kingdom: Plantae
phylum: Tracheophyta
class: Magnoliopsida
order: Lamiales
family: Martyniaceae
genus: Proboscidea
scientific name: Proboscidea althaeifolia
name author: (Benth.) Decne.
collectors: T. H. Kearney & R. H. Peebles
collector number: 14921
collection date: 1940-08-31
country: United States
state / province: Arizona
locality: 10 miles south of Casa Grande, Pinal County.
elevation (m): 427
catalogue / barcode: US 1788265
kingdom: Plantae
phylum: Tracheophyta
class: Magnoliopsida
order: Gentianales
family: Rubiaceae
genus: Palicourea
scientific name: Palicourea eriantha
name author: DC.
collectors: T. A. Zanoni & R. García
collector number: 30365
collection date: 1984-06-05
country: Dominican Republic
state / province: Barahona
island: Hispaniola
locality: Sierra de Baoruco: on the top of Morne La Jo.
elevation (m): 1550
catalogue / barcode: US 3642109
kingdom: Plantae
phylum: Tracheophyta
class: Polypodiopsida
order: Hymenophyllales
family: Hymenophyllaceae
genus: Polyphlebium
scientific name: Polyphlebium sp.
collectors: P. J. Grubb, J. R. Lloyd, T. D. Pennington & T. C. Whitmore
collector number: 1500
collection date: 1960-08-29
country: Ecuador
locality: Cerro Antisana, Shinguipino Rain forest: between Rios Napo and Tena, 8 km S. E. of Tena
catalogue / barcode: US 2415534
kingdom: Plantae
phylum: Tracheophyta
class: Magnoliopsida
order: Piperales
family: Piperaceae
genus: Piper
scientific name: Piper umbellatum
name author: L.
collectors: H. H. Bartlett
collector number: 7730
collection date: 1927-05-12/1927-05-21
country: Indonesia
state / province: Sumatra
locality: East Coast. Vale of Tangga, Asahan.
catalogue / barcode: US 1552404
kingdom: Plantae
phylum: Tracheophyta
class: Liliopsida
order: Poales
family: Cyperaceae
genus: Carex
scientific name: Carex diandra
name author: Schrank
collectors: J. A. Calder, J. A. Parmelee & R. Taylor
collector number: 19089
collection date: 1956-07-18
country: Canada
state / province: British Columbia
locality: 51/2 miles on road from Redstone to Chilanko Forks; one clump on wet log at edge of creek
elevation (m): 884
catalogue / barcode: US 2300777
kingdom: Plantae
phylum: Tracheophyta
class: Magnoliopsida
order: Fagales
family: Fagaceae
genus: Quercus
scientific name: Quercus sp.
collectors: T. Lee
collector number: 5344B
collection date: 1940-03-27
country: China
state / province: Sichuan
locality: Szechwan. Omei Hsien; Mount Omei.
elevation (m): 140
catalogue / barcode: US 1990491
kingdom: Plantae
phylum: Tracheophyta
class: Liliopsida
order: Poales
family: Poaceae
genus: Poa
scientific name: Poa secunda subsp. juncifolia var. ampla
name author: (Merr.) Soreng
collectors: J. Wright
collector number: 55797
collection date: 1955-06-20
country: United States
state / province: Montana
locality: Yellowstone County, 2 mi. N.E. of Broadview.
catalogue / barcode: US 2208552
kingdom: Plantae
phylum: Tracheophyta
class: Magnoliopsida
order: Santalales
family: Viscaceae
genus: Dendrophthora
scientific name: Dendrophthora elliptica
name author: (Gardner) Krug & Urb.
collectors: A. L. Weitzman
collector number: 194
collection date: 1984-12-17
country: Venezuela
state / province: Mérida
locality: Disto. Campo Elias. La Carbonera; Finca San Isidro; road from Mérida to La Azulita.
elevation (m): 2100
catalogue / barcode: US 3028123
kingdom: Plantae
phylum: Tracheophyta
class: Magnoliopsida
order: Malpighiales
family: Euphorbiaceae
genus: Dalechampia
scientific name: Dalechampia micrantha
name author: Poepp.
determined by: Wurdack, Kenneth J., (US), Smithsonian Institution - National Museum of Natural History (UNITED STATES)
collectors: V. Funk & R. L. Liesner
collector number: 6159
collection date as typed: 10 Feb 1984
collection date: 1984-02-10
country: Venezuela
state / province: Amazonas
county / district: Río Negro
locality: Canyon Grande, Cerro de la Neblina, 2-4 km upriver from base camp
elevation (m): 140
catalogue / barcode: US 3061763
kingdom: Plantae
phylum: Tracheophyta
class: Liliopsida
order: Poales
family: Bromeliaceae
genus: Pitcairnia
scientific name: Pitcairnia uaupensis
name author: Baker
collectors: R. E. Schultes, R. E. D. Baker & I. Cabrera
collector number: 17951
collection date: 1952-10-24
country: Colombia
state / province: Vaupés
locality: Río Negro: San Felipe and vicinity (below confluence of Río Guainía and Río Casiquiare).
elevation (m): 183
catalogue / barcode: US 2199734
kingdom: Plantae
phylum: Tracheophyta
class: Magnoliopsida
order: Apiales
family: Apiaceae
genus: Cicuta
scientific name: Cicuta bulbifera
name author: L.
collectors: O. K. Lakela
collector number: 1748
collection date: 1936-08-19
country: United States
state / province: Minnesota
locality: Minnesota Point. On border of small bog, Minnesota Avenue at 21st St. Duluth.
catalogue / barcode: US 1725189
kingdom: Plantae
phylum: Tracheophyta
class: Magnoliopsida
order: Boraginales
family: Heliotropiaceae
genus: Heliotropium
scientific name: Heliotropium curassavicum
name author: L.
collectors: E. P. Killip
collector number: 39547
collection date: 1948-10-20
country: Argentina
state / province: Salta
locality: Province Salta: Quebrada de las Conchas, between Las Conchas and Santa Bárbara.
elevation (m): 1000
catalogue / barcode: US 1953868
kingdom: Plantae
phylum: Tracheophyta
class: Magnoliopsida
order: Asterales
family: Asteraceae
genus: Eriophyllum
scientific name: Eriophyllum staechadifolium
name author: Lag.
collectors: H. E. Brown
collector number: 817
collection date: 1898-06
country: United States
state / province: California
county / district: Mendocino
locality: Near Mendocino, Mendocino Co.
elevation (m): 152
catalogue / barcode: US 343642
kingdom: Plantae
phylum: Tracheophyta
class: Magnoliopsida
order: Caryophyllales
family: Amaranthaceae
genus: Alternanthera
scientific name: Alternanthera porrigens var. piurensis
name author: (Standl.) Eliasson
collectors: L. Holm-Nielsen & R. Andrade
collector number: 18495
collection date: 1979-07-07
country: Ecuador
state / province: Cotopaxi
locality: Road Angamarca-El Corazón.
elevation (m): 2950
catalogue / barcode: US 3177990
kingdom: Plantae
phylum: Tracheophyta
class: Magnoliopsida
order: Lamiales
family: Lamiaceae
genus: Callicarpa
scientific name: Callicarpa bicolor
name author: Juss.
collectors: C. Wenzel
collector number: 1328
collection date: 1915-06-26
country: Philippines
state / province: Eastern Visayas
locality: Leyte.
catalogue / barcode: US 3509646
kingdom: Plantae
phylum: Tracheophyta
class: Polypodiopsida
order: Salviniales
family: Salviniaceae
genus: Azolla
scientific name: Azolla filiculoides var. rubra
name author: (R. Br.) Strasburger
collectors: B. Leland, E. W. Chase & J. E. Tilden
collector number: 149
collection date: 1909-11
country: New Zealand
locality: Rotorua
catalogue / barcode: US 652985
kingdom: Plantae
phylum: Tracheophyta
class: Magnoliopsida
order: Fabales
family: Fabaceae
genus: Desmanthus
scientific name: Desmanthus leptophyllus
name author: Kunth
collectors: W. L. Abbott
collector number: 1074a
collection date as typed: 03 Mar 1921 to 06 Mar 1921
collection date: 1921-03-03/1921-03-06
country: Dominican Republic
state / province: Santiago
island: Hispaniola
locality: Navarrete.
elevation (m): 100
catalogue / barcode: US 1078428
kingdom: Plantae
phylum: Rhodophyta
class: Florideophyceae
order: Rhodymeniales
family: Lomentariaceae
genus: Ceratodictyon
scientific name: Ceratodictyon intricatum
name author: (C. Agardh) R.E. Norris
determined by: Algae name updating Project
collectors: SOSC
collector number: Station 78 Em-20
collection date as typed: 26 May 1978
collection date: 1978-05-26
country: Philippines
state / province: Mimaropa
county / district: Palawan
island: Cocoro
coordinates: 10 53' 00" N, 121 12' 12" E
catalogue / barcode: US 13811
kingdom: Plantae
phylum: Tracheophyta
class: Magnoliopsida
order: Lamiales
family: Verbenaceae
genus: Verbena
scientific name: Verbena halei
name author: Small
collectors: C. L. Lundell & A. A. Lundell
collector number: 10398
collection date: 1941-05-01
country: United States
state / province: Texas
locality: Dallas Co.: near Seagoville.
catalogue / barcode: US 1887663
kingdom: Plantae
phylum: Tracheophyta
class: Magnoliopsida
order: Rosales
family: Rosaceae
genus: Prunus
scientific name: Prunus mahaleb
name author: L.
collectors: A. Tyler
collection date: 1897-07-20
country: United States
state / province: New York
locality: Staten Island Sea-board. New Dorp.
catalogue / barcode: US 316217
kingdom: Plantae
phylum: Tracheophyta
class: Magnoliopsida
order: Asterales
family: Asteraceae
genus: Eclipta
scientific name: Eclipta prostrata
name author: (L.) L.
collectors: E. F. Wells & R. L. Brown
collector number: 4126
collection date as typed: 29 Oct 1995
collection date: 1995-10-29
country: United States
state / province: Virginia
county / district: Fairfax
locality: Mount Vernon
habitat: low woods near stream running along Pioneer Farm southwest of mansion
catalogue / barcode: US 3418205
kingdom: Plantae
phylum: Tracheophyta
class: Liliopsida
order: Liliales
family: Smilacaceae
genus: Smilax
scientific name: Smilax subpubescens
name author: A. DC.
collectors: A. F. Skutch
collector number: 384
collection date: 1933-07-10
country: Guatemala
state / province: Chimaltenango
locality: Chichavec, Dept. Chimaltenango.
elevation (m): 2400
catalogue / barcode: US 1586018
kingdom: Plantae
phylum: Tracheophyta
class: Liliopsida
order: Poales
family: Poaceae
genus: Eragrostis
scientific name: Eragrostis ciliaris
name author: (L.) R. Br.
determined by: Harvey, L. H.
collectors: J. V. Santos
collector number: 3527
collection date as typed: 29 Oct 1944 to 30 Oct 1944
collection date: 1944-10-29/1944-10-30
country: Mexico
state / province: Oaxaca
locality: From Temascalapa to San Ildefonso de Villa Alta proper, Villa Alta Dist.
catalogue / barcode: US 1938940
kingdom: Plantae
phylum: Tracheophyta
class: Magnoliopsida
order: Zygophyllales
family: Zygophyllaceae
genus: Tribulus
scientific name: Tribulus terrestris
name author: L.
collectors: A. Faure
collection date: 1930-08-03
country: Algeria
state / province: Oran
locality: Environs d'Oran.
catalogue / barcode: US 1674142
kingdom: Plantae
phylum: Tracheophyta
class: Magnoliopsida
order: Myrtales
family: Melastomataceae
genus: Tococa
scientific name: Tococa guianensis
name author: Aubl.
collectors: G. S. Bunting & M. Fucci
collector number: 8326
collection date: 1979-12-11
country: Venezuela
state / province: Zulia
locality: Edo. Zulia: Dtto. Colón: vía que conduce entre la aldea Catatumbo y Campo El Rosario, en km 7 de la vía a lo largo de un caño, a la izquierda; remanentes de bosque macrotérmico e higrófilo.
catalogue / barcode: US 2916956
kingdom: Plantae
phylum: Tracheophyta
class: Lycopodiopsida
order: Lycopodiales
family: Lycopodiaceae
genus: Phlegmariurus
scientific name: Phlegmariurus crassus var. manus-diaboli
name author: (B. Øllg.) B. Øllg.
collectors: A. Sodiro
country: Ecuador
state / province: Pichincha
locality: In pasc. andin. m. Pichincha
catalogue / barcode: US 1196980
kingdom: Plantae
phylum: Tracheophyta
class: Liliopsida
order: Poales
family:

■ ■ ■ ■

Task prompt: Can you copy the records above word for word, starting at the line that contains "catalogue / barcode: US 2208552" and stopping after the line that contains "determined by: Wurdack, Kenneth"?

Result below:
catalogue / barcode: US 2208552
kingdom: Plantae
phylum: Tracheophyta
class: Magnoliopsida
order: Santalales
family: Viscaceae
genus: Dendrophthora
scientific name: Dendrophthora elliptica
name author: (Gardner) Krug & Urb.
collectors: A. L. Weitzman
collector number: 194
collection date: 1984-12-17
country: Venezuela
state / province: Mérida
locality: Disto. Campo Elias. La Carbonera; Finca San Isidro; road from Mérida to La Azulita.
elevation (m): 2100
catalogue / barcode: US 3028123
kingdom: Plantae
phylum: Tracheophyta
class: Magnoliopsida
order: Malpighiales
family: Euphorbiaceae
genus: Dalechampia
scientific name: Dalechampia micrantha
name author: Poepp.
determined by: Wurdack, Kenneth J., (US), Smithsonian Institution - National Museum of Natural History (UNITED STATES)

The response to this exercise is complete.